Quando eu era pequeno, nos anos 1950, ouvia alguns seriados de ficção científica (cujo nome infelizmente não lembro mais) em que gigantescas naves cortavam o espaço, batalhas ferozes destruíam esquadras inteiras, seres alienígenas horrorosos surgiam arfando junto do nosso ouvido – e tudo aquilo, sei hoje, eram meras esculturas sonoras feitas em estúdio com um sortimento variado de panelas, torneiras, ventarolas, apitos, e outros artigos de camelô.

Na Literatura é o mesmo, só que mais barato ainda. 

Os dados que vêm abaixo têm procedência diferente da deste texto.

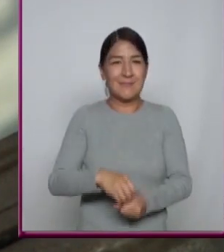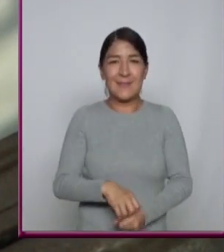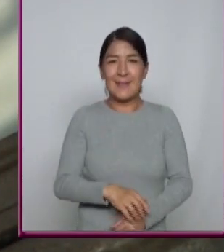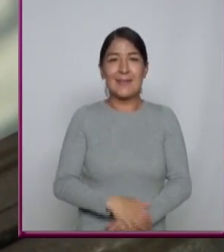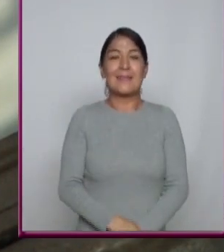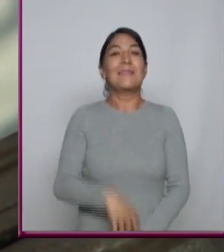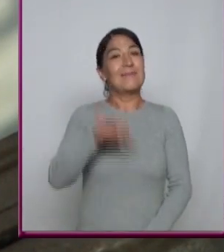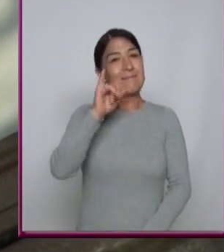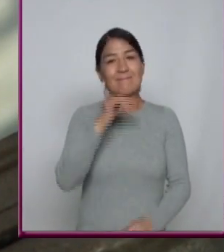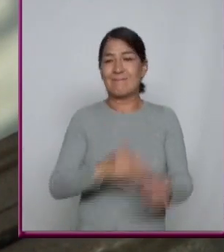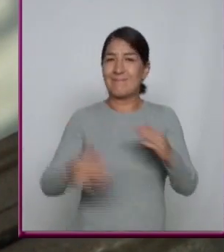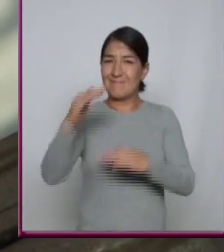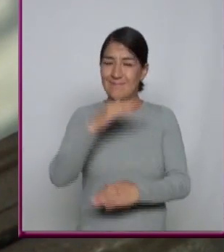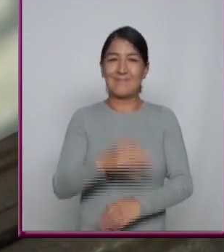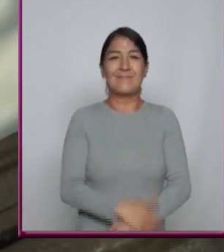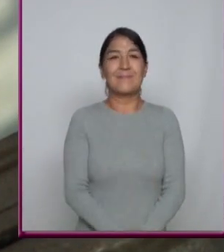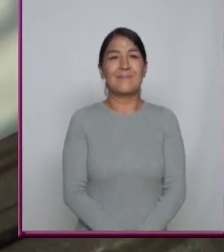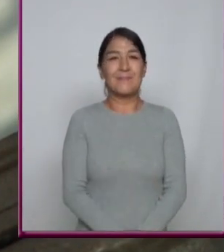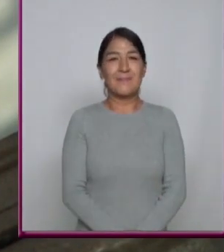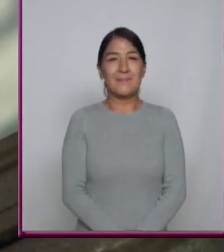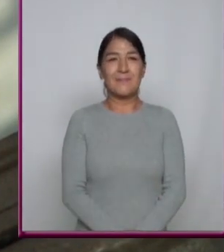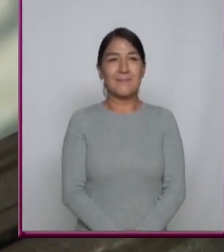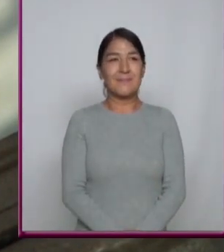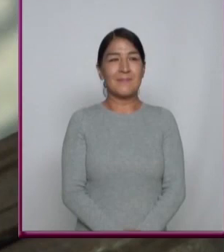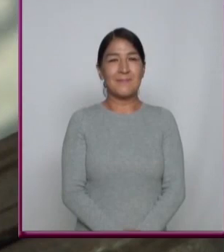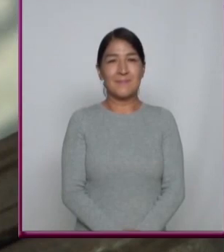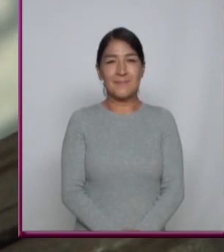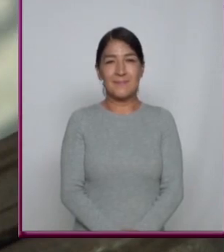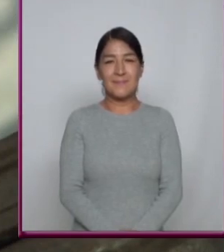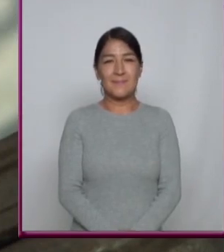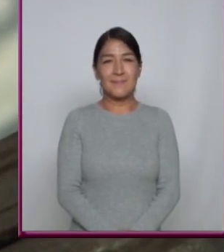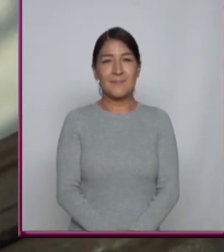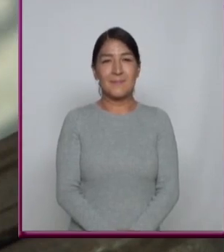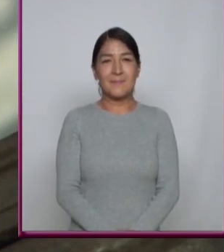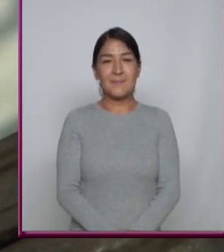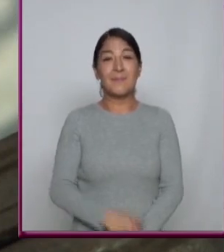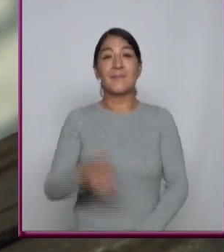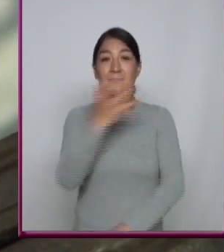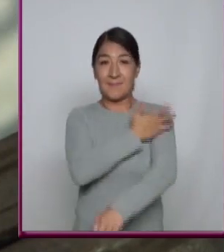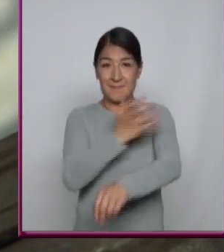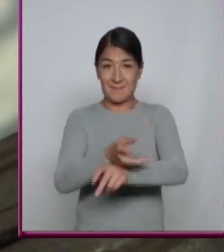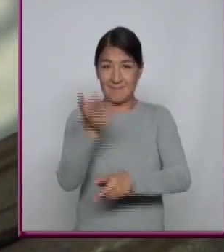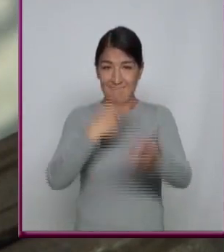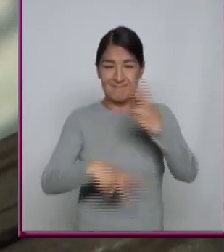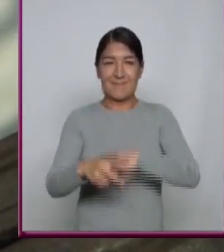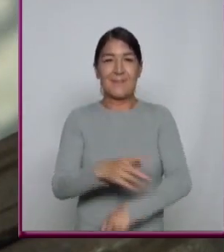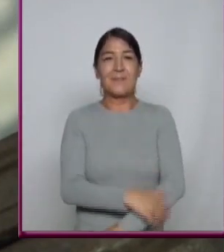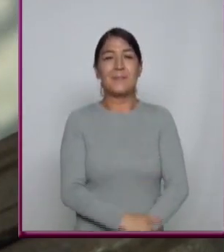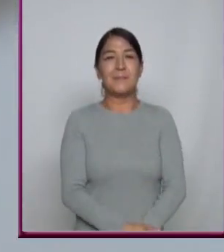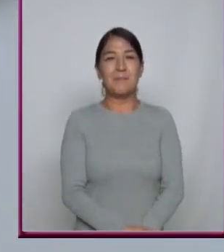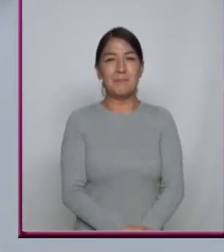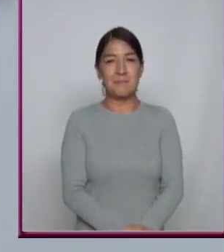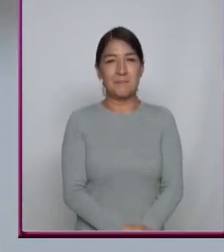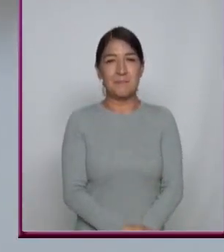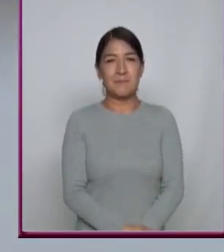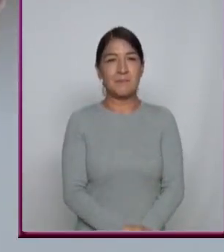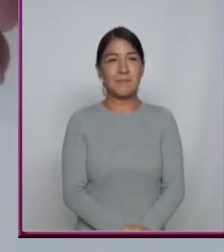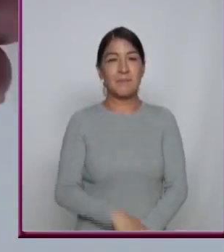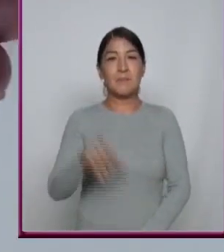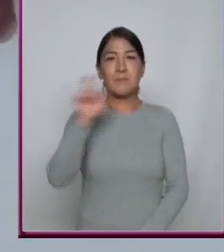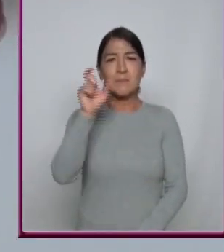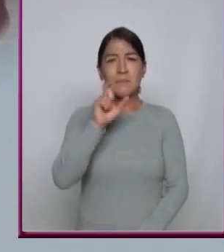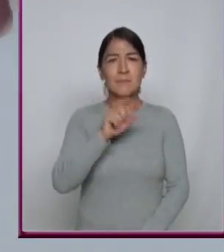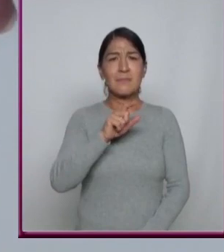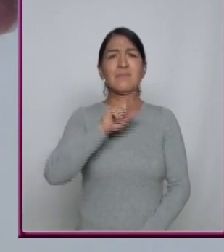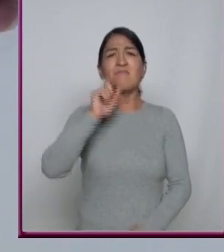Elemental mi querido Watson Ya ni modo, ¿nos acompañan? Cuando uno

“Do alto da colina, o imperador Napoleão contemplava os milhares de corpos ensangüentados de cavaleiros franceses, cujas cargas se estilhaçavam de encontro aos quadrados da infantaria comandada pelo general Wellington...” 

Por mais que o cinema tenha procurado reconstituir a batalha de Waterloo, nenhum filme pode se comparar às dimensões épicas do que Victor Hugo fez com pena e tinteiro durante Os Miseráveis

Literatura e rádio são imbatíveis porque dependem principalmente da palavra (e no segundo caso, de efeitos de áudio) para fazer com que a imaginação do público levante vôo junto com a imaginação do autor, numa “folie-à-deux” benigna onde o céu é o limite.